WP 1.07 – Application to existing field data: The newly developed inversion schemes will be applied to and tested with existing field data. MT data sets with areal site coverage that are suitable for 3D inversion are available from various projects (Namibia, South Africa, Dead Sea Transform, San Andreas Fault, North-German basin, Groß Schönebeck). Within the ongoing GeoEn project, the GFZ working group has acquired a large CSMT data set in the vicinity of the CO2 sequestration test site near Ketzin. Since MT data were also collected in the same survey, these data may be used for testing the multi-scale joint inversion.

WP 1.08 – Communication Platform: Implementation of a web-based communication platform that will serve as a tool for an exchange of experiences, to publish best practice guides, and to document project and administrational matters. The platform will be available throughout the project and after the project has ended.

WP 1.09 – Implementation of parallel computing and open source packages on the compute cluster: For the development of parallel algorithms, several Message Passing Interface (MPI) software packages, which are capable of using the infiniband network, and compatible Fortran and C compilers (Intel, Portland, GNU) are installed on the GFZ computer cluster. In this work package we will investigate the combination of distributed memory, MPI-based and shared-memory (OpenMP) parallelization that can be used within multi-core cluster nodes.
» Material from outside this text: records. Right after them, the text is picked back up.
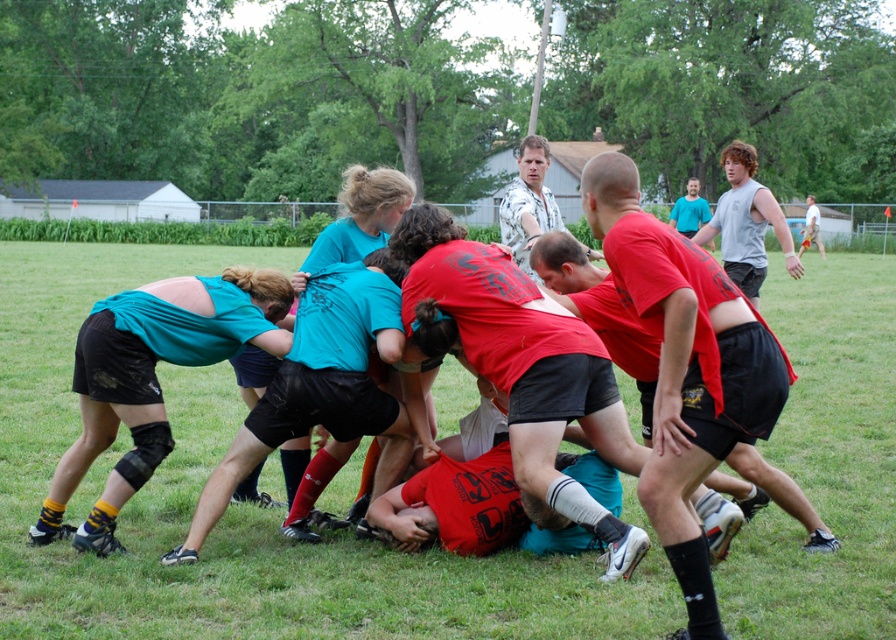
You are a referee observing the rugby scrum. You notice the green grass at center and the matte teal shirt at center. Which object is located above the other?

The green grass at center is positioned over matte teal shirt at center, meaning the grass is above the shirt.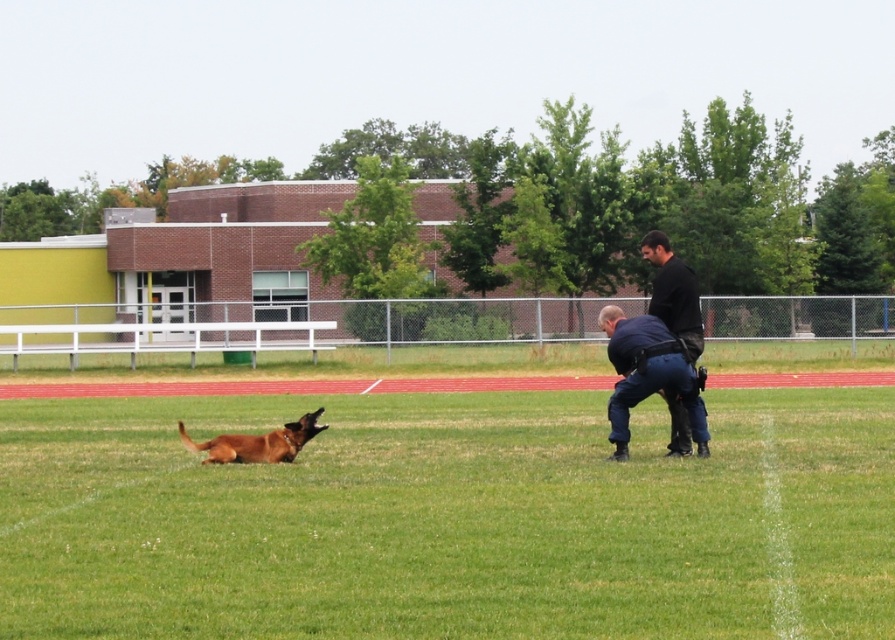
Question: Is green grass at center smaller than dark blue uniform at center?

Choices:
 (A) yes
 (B) no

Answer: (B)

Question: Can you confirm if brown matte dog at lower left is positioned to the left of brown furry dog at lower left?

Choices:
 (A) no
 (B) yes

Answer: (A)

Question: Which object is the closest to the brown furry dog at lower left?

Choices:
 (A) green grass at center
 (B) dark blue uniform at center

Answer: (B)

Question: Which of the following is the farthest from the observer?

Choices:
 (A) dark blue uniform at center
 (B) black smooth shirt at center

Answer: (B)

Question: Which is farther from the brown matte dog at lower left?

Choices:
 (A) green grass at center
 (B) brown furry dog at lower left
 (C) black smooth shirt at center

Answer: (A)

Question: Is brown matte dog at lower left positioned at the back of brown furry dog at lower left?

Choices:
 (A) no
 (B) yes

Answer: (A)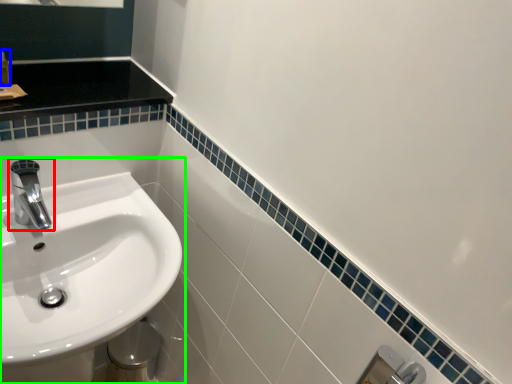
Question: Considering the real-world distances, which object is closest to tap (highlighted by a red box)? toiletry (highlighted by a blue box) or sink (highlighted by a green box).

Choices:
 (A) toiletry
 (B) sink

Answer: (B)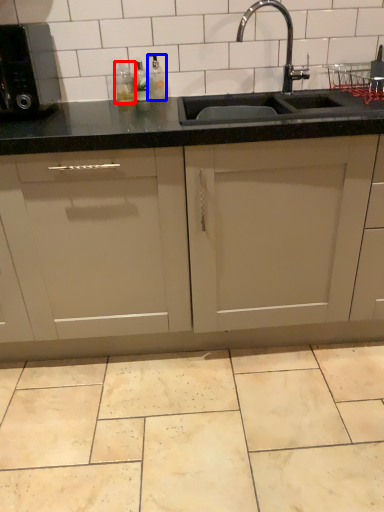
Question: Which of the following is the farthest to the observer, bottle (highlighted by a red box) or bottle (highlighted by a blue box)?

Choices:
 (A) bottle
 (B) bottle

Answer: (A)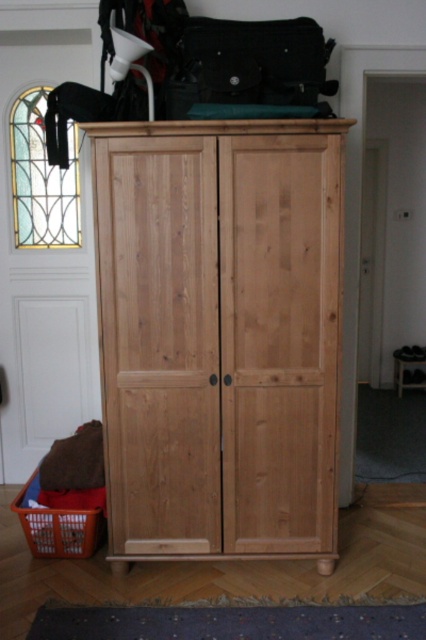
You are organizing items in a hallway. You have a heavy box that needs to be placed on the orange plastic basket at lower left. However, there is a natural wood wardrobe at center in the way. Can you place the box on the basket without moving the wardrobe?

The natural wood wardrobe at center is located above the orange plastic basket at lower left, so you cannot place the box on the basket without moving the wardrobe because the wardrobe is blocking access to the basket.

You are organizing items in the entryway and need to place an orange plastic basket at lower left. Where should you position it relative to the natural wood wardrobe at center?

The orange plastic basket at lower left should be placed to the left of the natural wood wardrobe at center since the wardrobe is to the right of the basket.

You are organizing items on a shelf in the entryway. You have a natural wood wardrobe at center and a matte black bag at top. Which item is closer to you?

The natural wood wardrobe at center is closer to you because it is in front of the matte black bag at top.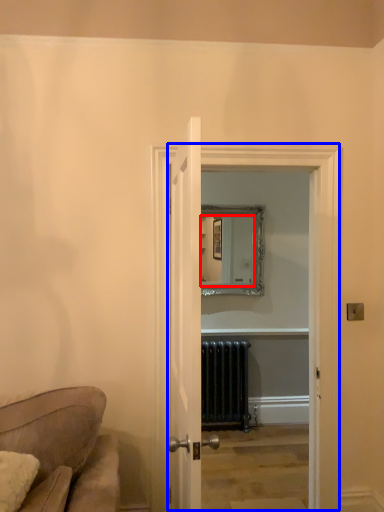
Question: Which point is closer to the camera, mirror (highlighted by a red box) or glass door (highlighted by a blue box)?

Choices:
 (A) mirror
 (B) glass door

Answer: (B)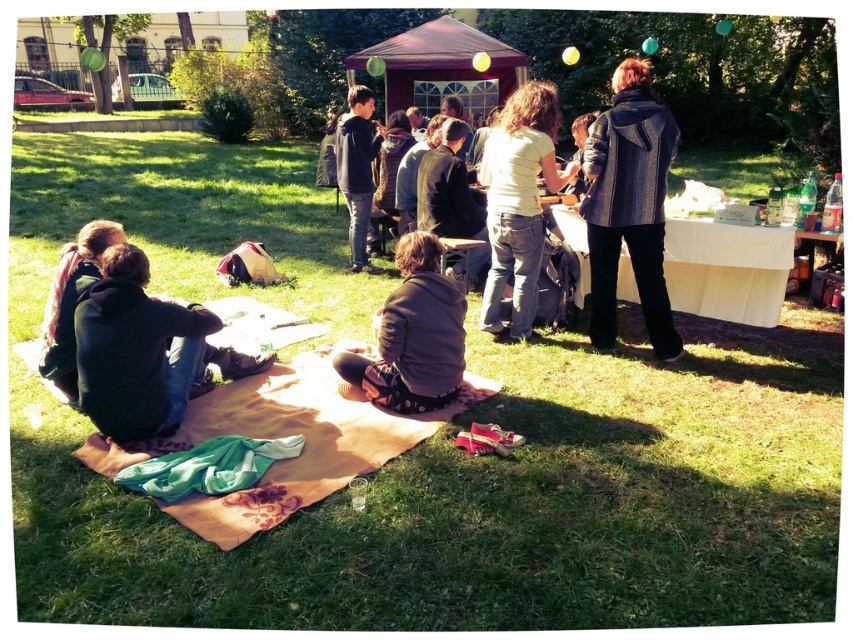
Question: Which of the following is the closest to the observer?

Choices:
 (A) (532, 81)
 (B) (119, 362)

Answer: (B)

Question: Which object appears farthest from the camera in this image?

Choices:
 (A) beige floral blanket at lower center
 (B) dark brown sweater at lower left
 (C) white matte shirt at center
 (D) dark blue hoodie at center

Answer: (D)

Question: Does beige floral blanket at lower center appear on the left side of brown fuzzy jacket at center?

Choices:
 (A) yes
 (B) no

Answer: (A)

Question: Does dark gray hoodie at lower left lie in front of dark brown sweater at lower left?

Choices:
 (A) no
 (B) yes

Answer: (B)

Question: Which of these objects is positioned closest to the beige floral blanket at lower center?

Choices:
 (A) textured gray coat at right
 (B) dark gray hoodie at lower left

Answer: (B)

Question: Is beige floral blanket at lower center thinner than brown fuzzy jacket at center?

Choices:
 (A) no
 (B) yes

Answer: (A)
WP 1.10 – Development of scheduling algorithms for distributed computing: In addition to the compute cluster of the GFZ, the project aims to facilitate the use of Grid computing technologies, such as the D-GRID network (Klump and Häner, 2005). Besides parallelization of algorithms, the distributed nature of the Grid requires development of scheduling algorithms to orchestrate distributed compute jobs dispatched to remote Grid computing nodes. The Grid resources will be made accessible through a web portal. The results of this work package will be disseminated to the project partners and a wider user community via the workshops and the project communication platform (WP 1.08). A longer-term goal of this work package is to facilitate access to the compute and storage resources of the Grid for the geosciences community to provide computing resources which are well beyond the current means of individual research groups. We have initiated discussions to coordinate these efforts with the BMBF-funded WissGrid project.